WHAT TO DO:
For the string "Site", count the lines in the records below that contain it. Answer with that number alone.

RECORD EXCERPTS:
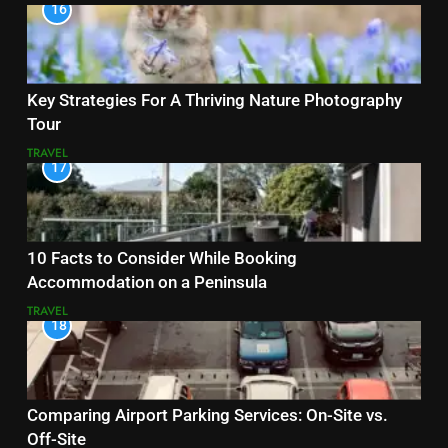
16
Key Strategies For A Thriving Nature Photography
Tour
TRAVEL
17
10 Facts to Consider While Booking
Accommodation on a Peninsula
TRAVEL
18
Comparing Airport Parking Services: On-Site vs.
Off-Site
==
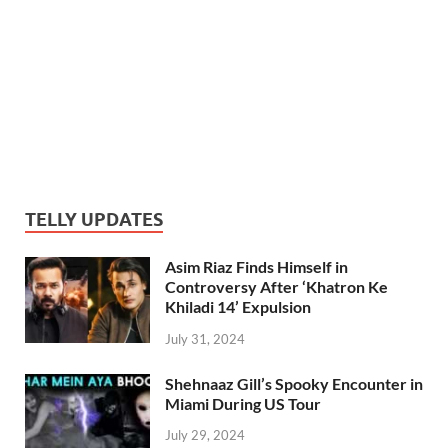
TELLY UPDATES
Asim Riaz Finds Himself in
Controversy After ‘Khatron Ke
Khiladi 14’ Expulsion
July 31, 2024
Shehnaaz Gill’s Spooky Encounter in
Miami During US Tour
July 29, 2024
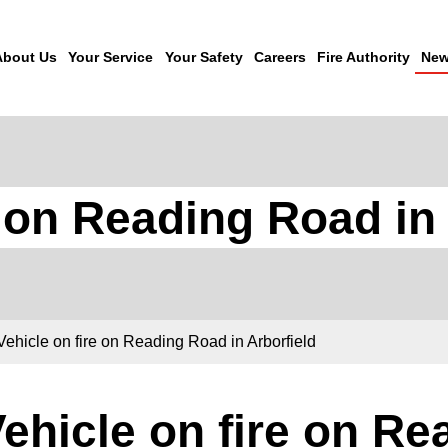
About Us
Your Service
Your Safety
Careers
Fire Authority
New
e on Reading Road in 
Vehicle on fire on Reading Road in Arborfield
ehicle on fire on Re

TASK RESPONSE:
2